Belgesel izlemesini çok severim. Gerçi, izlenecek başka da kanal kalmadı ya…
Geçenlerde Roma imparatorluğunun üçüncü imparatoru Kaligula’nın hayatını konu alan bir belgesel izledim.
Anladım ki…
İnsan denen yaratığın huyları ha demeyle oluşmamış. Bugünün yaşam biçimleri, insanların karakterleri yüzyılların tortusu… Değişen araçlar olmuş. Böyle de gideceğe benzer.
Kaligula’nın tahta çıkışını kaderin cilvesi diyelim.
İlk önceleri Roma’yı gayet iyi yöneten Kaligula tahta iyice yerleştikten sonra azıtmış. Har vurup, harman savurmalar, hovardalıklar falan derken hazinenin dibini getirmiş. Çareyi (akıldanelerinin telkiniyle) geçmişten beri var olan ama uygulanmayan bir kanunda bulmuş.
“Vatan Hainliği kanunu”.
Bu kanun hükmüne göre; vatan hainliğinden mahkûm edilen birisi kellesini kaybettiği ile kalmaz tüm mal varlığı devlet tarafından müsadere edilip ailesi de darmadağın edilirmiş. Kaligula Roma’da kim “ imparator bugün biraz üzgün” dahi dese hain damgasını vurup, hemen mahkemeye çıkartıp, kellesini vurdurup, malına el koydurmuş. Belgeselin dediğine göre az-buz da değil, on bin civarında kişiyi bu şekilde öbür tarafa göndermiş.
Kellesi vurulup malına el konulacak kişi de kalmayınca kara, kara düşünmeye başlamış. Üstelik halk nazarındaki itibarı iyice dibe vurmuş.
Sonunda çareyi bulmuş;
Demiş ki kendi kendine “eğer sefere çıkıp zaferler kazanırsam hem ganimetle dönerim hazinem dolar ve hem de halk nazarındaki itibarım tavan yapar.
İngiltere’nin fethine karar vermiş. Lejyonerleri ile birlikte düşmüş yollara… Manş Denizi kıyısına varmışlar.
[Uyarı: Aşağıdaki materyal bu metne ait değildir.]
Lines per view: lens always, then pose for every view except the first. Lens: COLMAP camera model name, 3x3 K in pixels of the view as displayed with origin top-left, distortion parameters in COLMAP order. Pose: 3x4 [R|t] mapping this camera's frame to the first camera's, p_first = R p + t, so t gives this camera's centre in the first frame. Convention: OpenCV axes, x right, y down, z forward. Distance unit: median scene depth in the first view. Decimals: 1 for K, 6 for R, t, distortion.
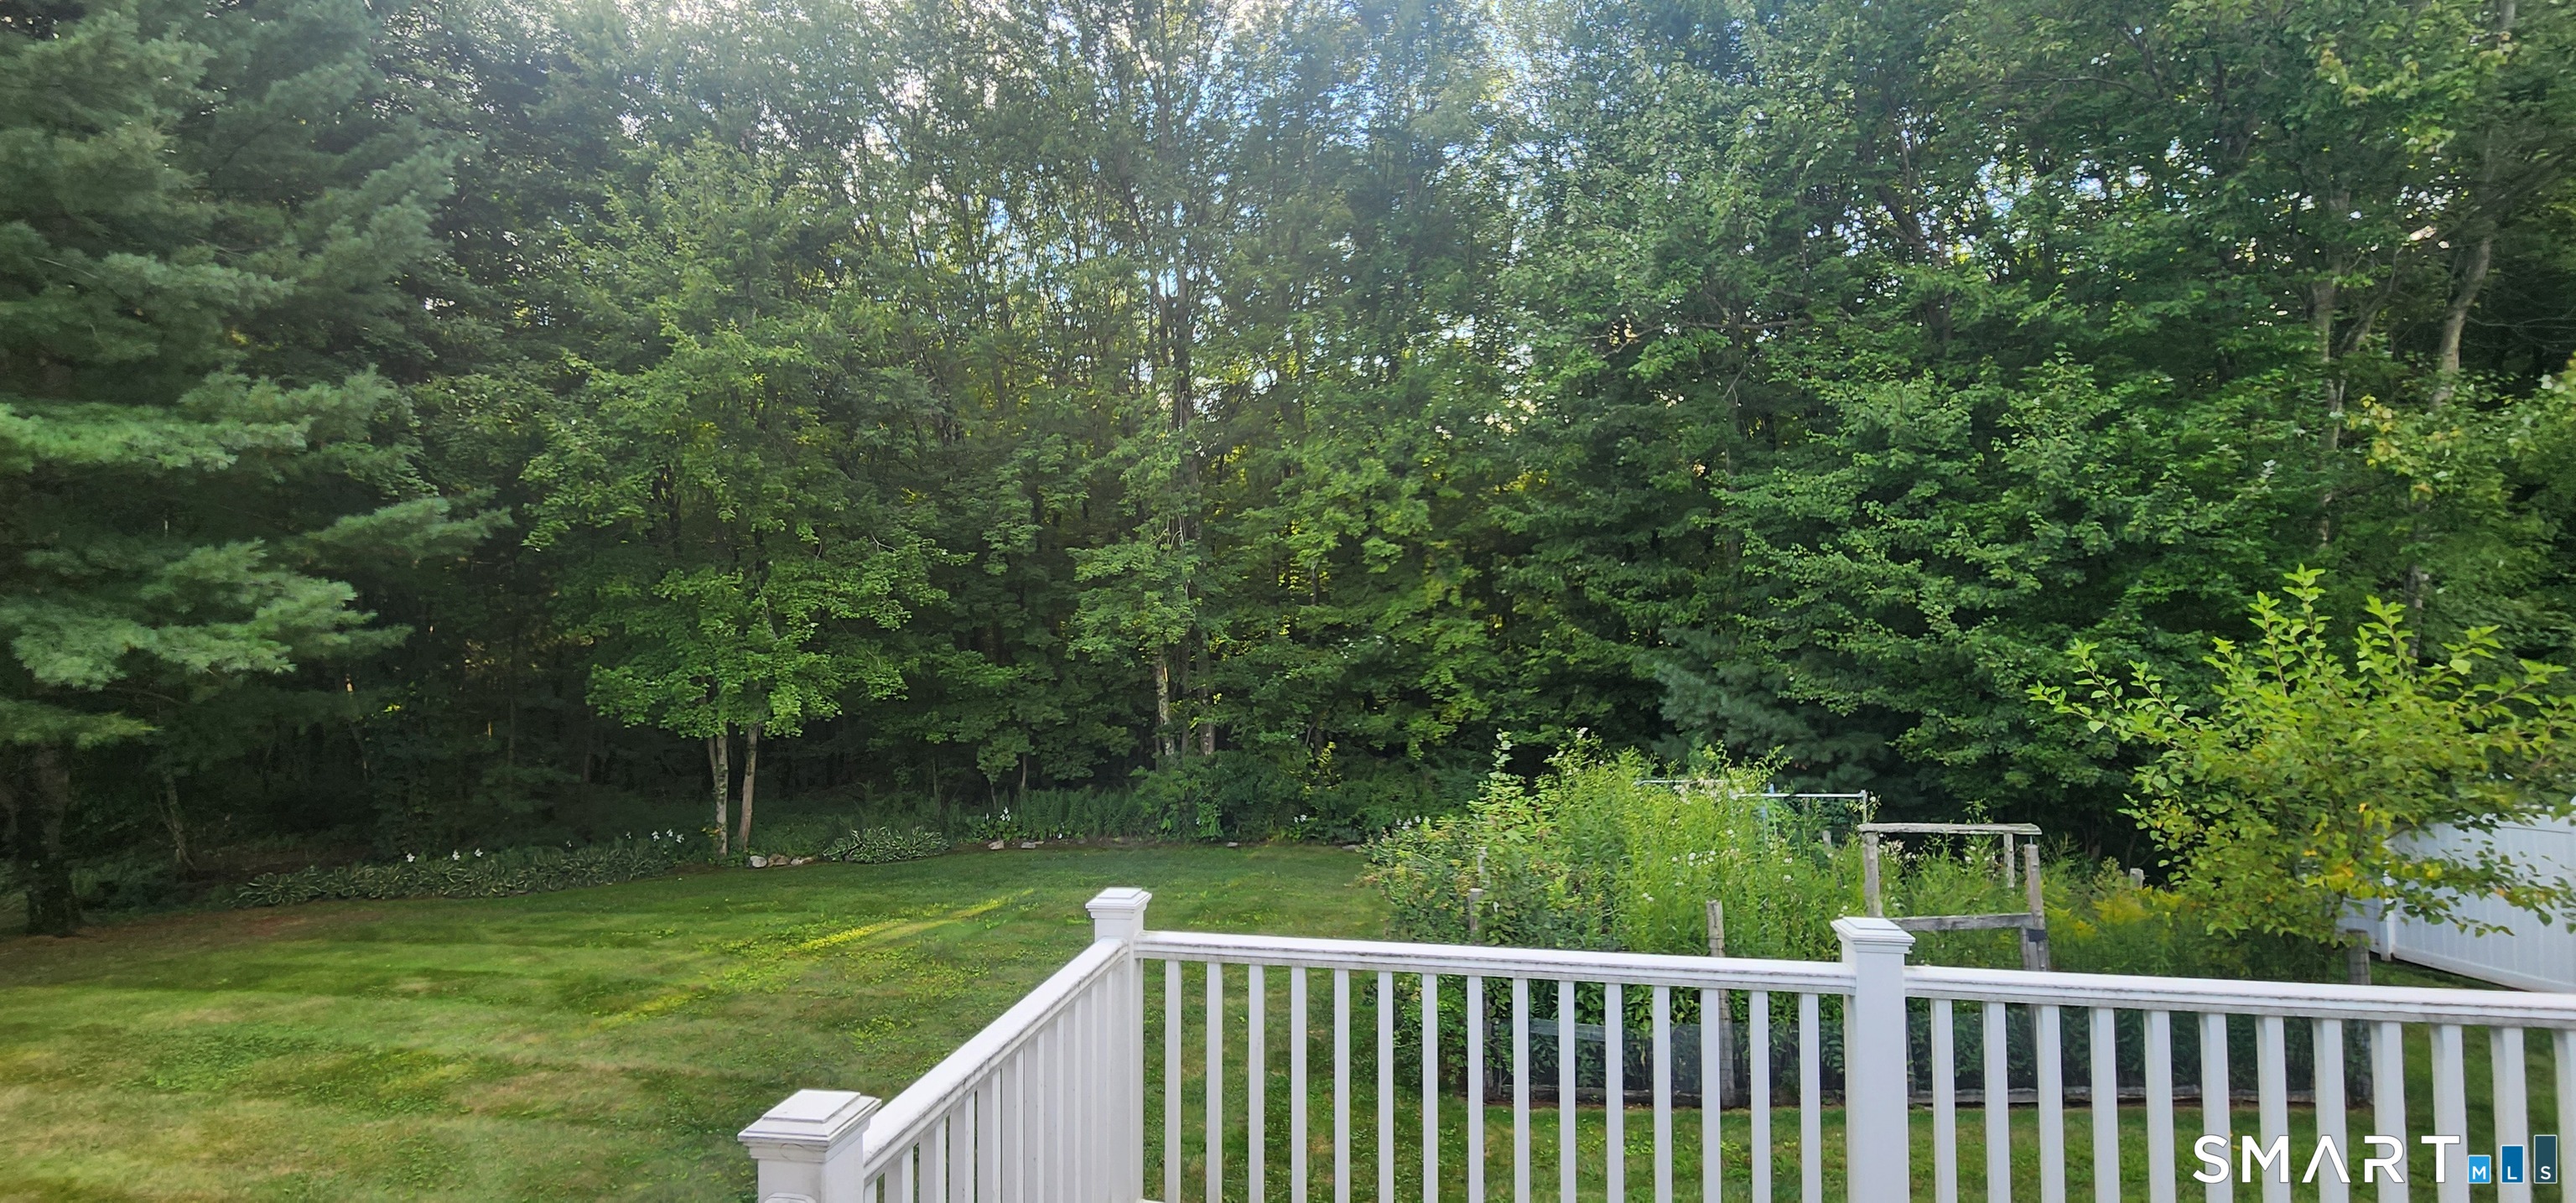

Karşıya geçecekler ama deniz gemileri yok. Roma gemileri nehir gemisi, bu gemilerle karşıya geçmeye kalkmaları yarı yolda denizin dibini boylamak demek…
Üstelik mevsim kış başlangıcı, Manş yutacak kurbanlar bekliyor.
Israr etmiş ama nafile, Lejyonerler geçmemek için direnmişler. Komutanlara “ iki Lejyon Birliğini (alışmış ya) kılıçtan geçirip öbürlerinin gözünü korkutun.”
Komutanlar “İmparatorum bunlar birbirlerini tutarlar, eğer böyle bir şey yaparsanız sizin kelleniz gider. Sakın tevessül etmeyin.” Dediklerinde çaresiz vazgeçer.
Manş’ı geçecek gemi yok. Geri dönse millet kendisi ile alay edecek. Yerlerde sürünen itibar daha da rezil rüsva olacak. Üstelik seferin masrafları da cabası…
Ama Kaligula bu… Onda çareler tükenir mi?
Sonunda Lejyonerleri içtimaya dizip aralarından İngilizlere benzeyenleri ayırmış. Ayırdıklarının Lejyoner kıyafetlerini çıkarttırıp esir kıyafetleri giydirmiş.
Sonra,
Ayaklarına zincirler vurup Roma yollarına koyulmuşlar. Esir Lejyonerleri bin altı yüz kilometre yürüttükten sonra Roma’ya muzaffer İmparator edasıyla şaşaalı şekilde girmişler.
Olmayan savaşın, olmayan zaferini günlerce kutlamışlar.
Şimdi diyeceksiniz ki… Kıssadan hissen ne?
Dostlar,
Benim ne haddime… Ben Hazreti Mevlana değilim ki kulağınıza küpe takayım. Kaligula’ya Roma Halkının yüzde kaçı inanmış diye merak edenlere;
Malum olduğu üzere o devirde ne Roma İstatistik Enstitüsü, ne sivil istatistik şirketleri ne de öyle-böyle medya vardı. Bu konuda size malumat veremediğim için üzgünüm.
Lakin…
Emin olduğum bir şey var ve bana kesinlikle inanabilirsiniz…
“Roma Halkının tamamının inanmış göründükleri muhakkak. Yoksa günlerce Kaligula’nın zaferini kutlarlar-mıydılar?”
Sonunda Kaligula’ya ne olmuş diye merak ediyorsunuz?
İşte burada size iki nasihatim var,
Birincisi fazla merak iyi değildir. İkincisi ise “insanın başına ne gelirse en yakınından gelir.”
Not düşelim: Rivayet odur ki bu atasözü Romalılardan miras kalma.